# The data
⟨

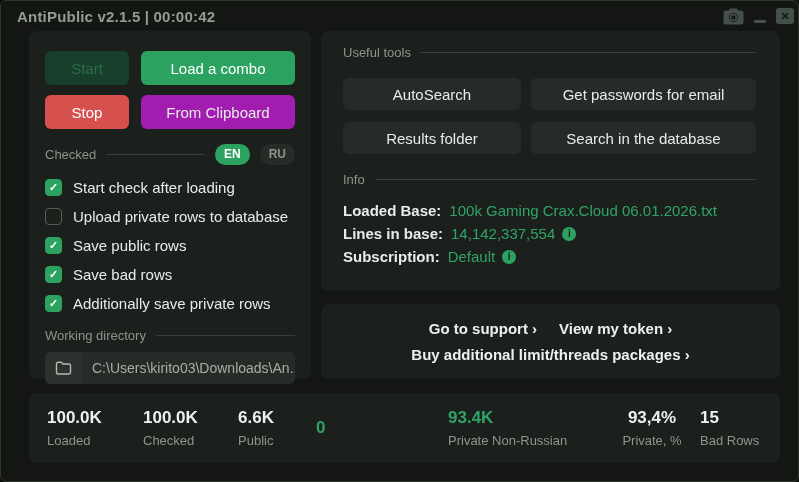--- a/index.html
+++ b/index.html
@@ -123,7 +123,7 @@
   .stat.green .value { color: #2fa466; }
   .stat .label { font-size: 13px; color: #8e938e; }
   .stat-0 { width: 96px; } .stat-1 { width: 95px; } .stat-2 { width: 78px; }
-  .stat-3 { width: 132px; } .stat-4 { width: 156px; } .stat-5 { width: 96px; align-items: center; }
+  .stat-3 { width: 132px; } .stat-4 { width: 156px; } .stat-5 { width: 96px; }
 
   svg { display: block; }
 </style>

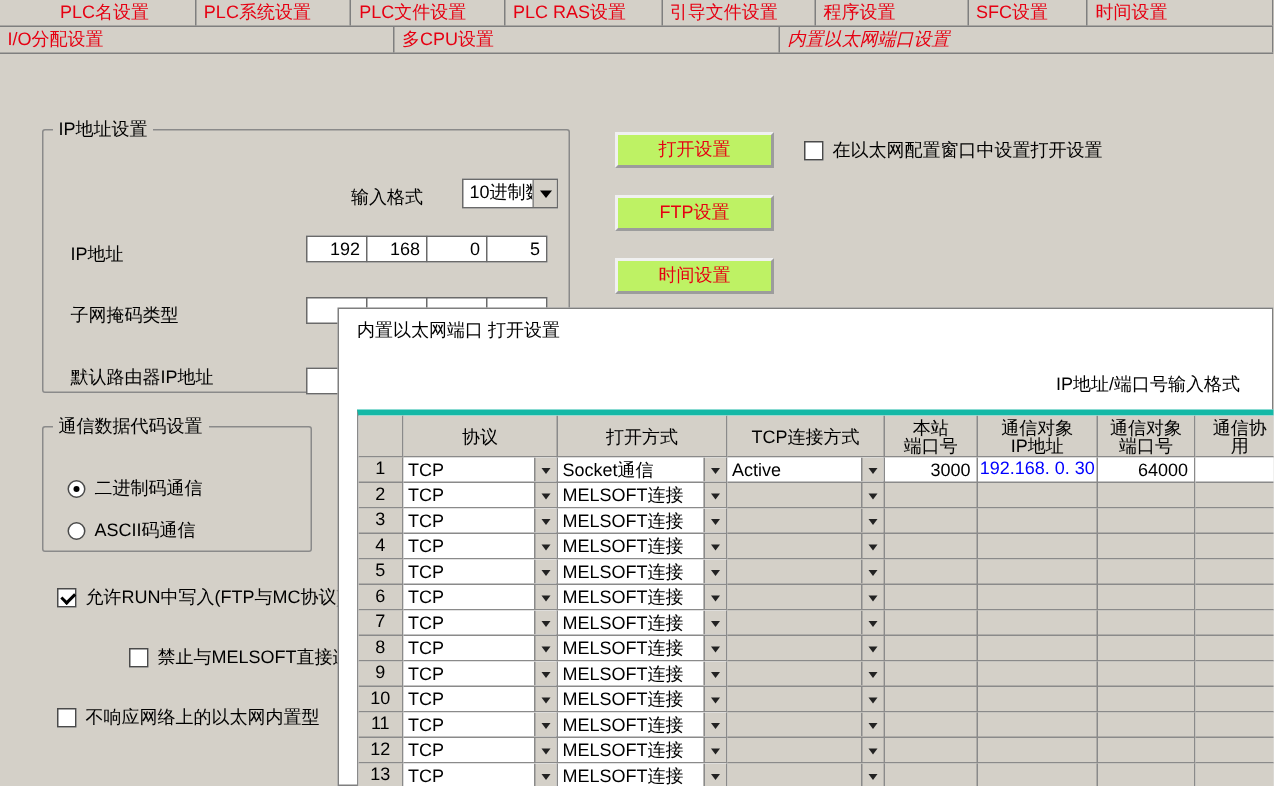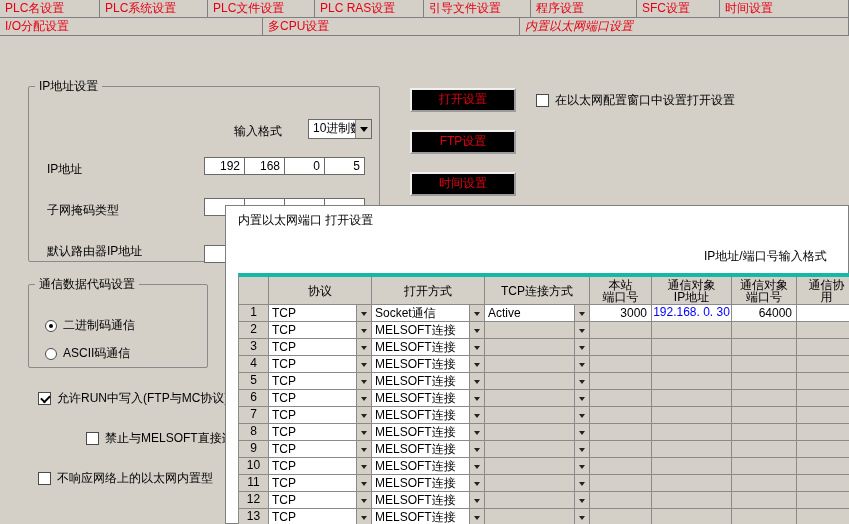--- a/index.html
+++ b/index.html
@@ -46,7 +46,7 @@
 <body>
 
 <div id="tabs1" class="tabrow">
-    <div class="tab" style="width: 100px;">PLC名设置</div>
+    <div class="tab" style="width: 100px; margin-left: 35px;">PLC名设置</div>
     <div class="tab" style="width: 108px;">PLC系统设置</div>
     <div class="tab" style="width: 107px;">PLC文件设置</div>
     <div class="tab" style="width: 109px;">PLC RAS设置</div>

⟩
⟨

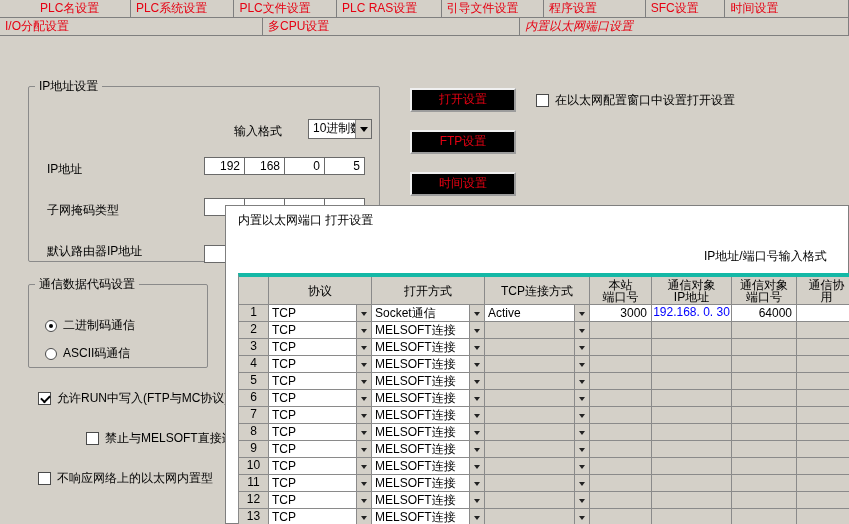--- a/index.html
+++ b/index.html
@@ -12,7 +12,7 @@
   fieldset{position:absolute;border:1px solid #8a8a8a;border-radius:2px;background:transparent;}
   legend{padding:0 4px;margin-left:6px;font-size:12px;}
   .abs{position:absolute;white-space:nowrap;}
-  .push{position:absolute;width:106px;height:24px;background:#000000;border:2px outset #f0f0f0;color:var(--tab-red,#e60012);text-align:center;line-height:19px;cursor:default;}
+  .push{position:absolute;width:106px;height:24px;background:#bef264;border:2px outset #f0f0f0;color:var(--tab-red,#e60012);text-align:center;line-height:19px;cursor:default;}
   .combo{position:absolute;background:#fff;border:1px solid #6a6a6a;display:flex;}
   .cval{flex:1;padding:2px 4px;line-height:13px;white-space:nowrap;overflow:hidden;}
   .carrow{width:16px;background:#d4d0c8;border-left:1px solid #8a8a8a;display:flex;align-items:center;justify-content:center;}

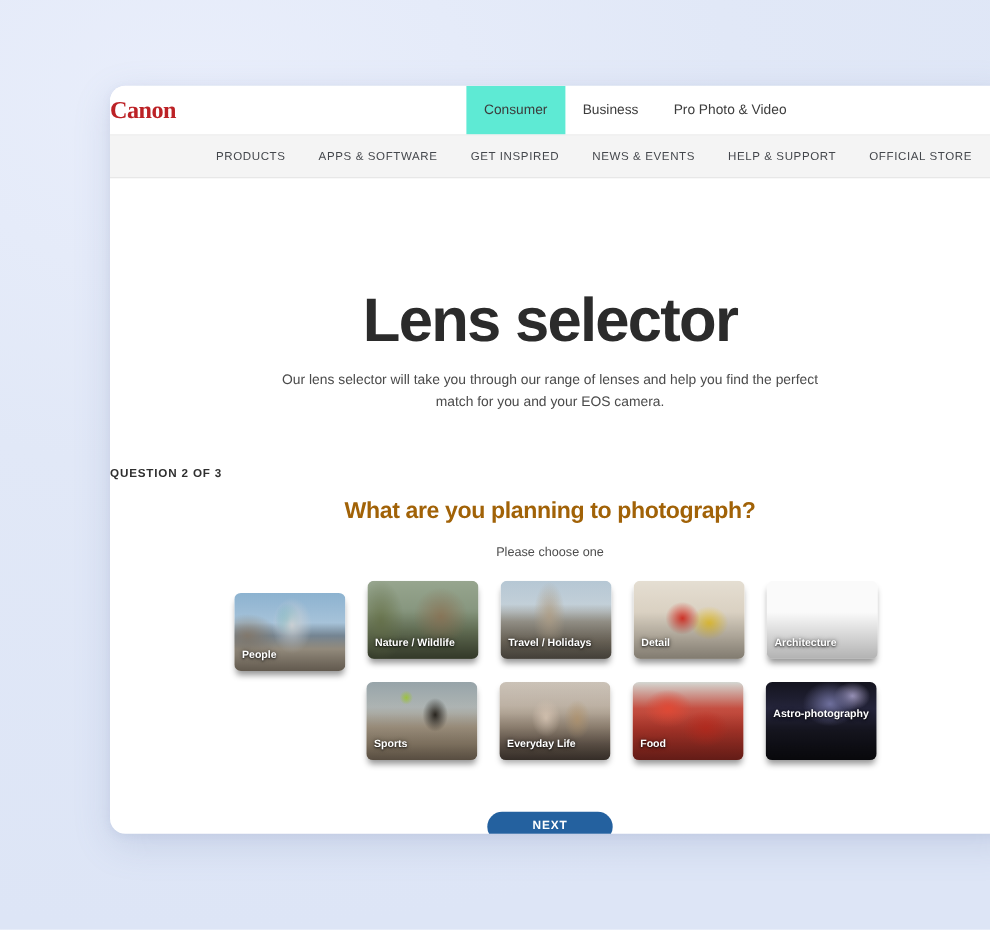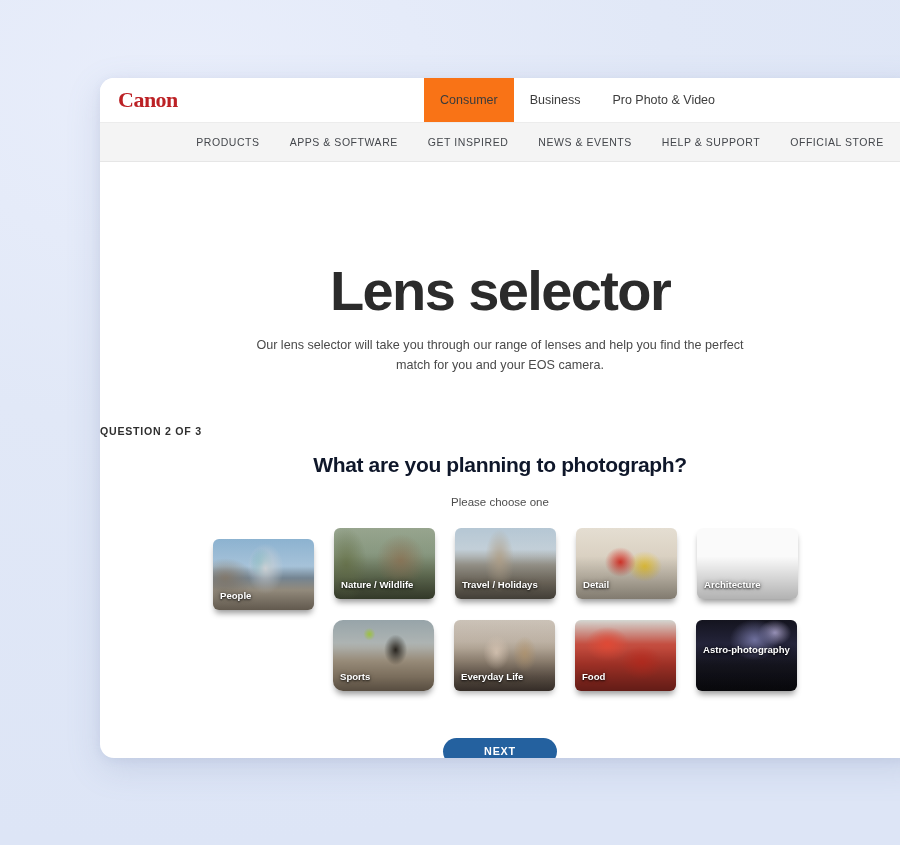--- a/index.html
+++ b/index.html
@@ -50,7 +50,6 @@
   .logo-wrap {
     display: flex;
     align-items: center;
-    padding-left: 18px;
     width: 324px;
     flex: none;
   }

⟩

# Work request
Across the whole listing above, count each line in which the string "flex" occurs; respond with that number only.

# Exercise output
5